L’humidification, elle, augmente la teneur en eau de l’air. Selon la méthode utilisée, le déplacement sur le diagramme peut être vertical ou oblique. Une humidification par vapeur chaude n’a pas le même effet énergétique qu’une humidification par évaporation. Dans les installations professionnelles, cette différence compte pour calculer les besoins en énergie et maintenir des conditions stables.
La ventilation ajoute une autre dimension. En renouvelant l’air intérieur avec de l’air extérieur, on mélange deux états différents. Le point final se situe entre les deux points initiaux, selon les proportions de mélange. C’est pourquoi aérer en hiver peut réduire l’humidité intérieure, même si l’air extérieur affiche une humidité relative élevée : son humidité absolue est souvent faible à basse température.
La première erreur consiste à confondre humidité relative et quantité réelle d’eau. Un air froid proche de 90 % d’humidité relative peut contenir moins de vapeur qu’un air chaud à 50 %. Pour analyser correctement une situation, il faut donc toujours tenir compte de la température.
Une autre erreur fréquente est d’ignorer la température des surfaces. Le diagramme décrit l’état de l’air, mais la condensation dépend aussi des murs, vitrages, plafonds ou planchers. Si une paroi est nettement plus froide que l’air ambiant, elle peut atteindre le point de rosée localement. Cette situation pose aussi des questions de salubrité, abordées dans le cadre réglementaire du logement humide, notamment lorsque l’humidité rend l’habitation impropre à un usage normal.
Il faut également vérifier les unités. Certains diagrammes utilisent des grammes d’eau par kilogramme d’air sec, d’autres des kilogrammes par kilogramme. Les échelles peuvent aussi varier selon les pays. Une lecture attentive des légendes évite les erreurs de calcul, surtout lorsque le diagramme sert à dimensionner un équipement.
À l’heure des capteurs connectés et des logiciels de simulation, le diagramme psychrométrique conserve une grande valeur pédagogique. Il permet de visualiser immédiatement les effets d’une action : chauffer, ventiler, refroidir, humidifier ou déshumidifier. Cette représentation aide à prendre des décisions plus cohérentes, notamment pour améliorer le confort intérieur sans aggraver les problèmes d’humidité.

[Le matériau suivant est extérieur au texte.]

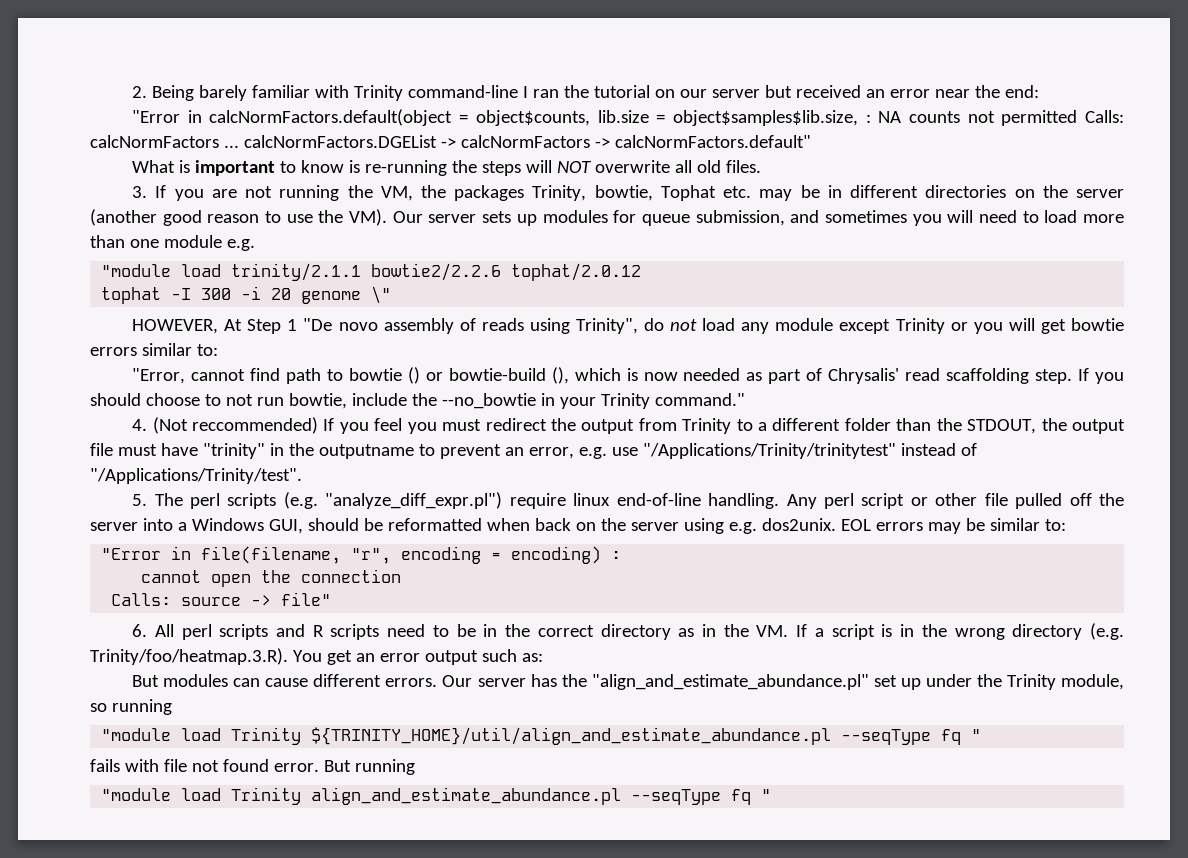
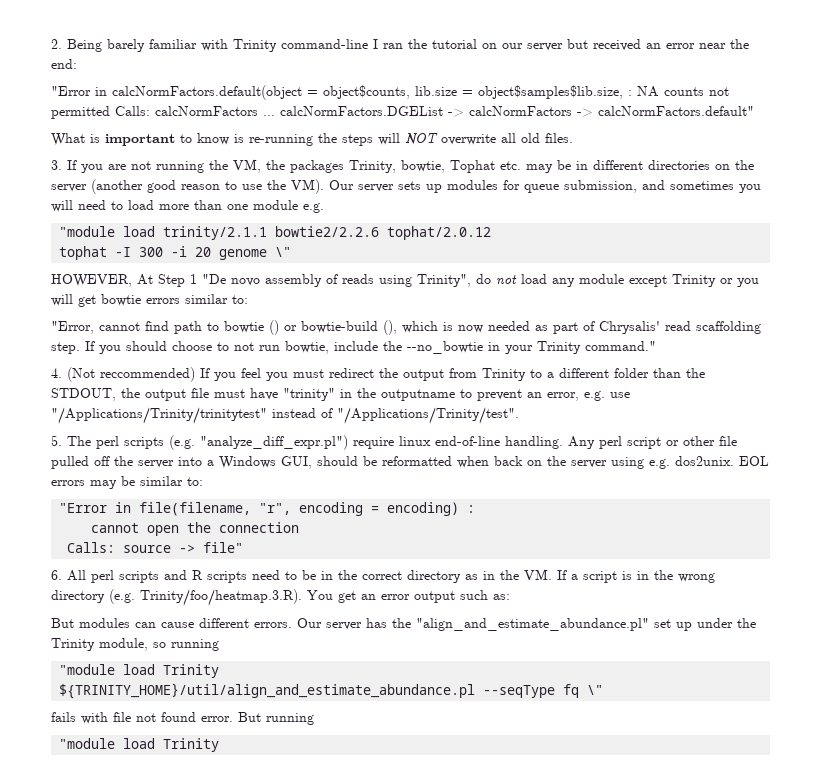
(302, 736) none -> (220, 671) //
[971,729,982,741] " -> [587,685,604,695] \"
[311,787,772,805] align_and_estimate_abundance.pl --seqType fq " -> (220, 745) none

Dans un diagnostic simple, il peut confirmer qu’une pièce est trop humide, montrer qu’un mur risque de condenser ou expliquer pourquoi une ventilation insuffisante maintient une teneur en eau élevée. Dans un contexte professionnel, il sert à concevoir des installations de traitement d’air, à contrôler une ambiance industrielle ou à protéger des matériaux sensibles.
Lire un diagramme psychrométrique demande un peu d’habitude, mais la logique reste accessible : placer un point, suivre les lignes, comparer les grandeurs et interpréter les transformations. Une fois ces repères acquis, cet outil devient un véritable langage visuel de l’air humide, utile autant pour comprendre un logement que pour piloter une installation technique.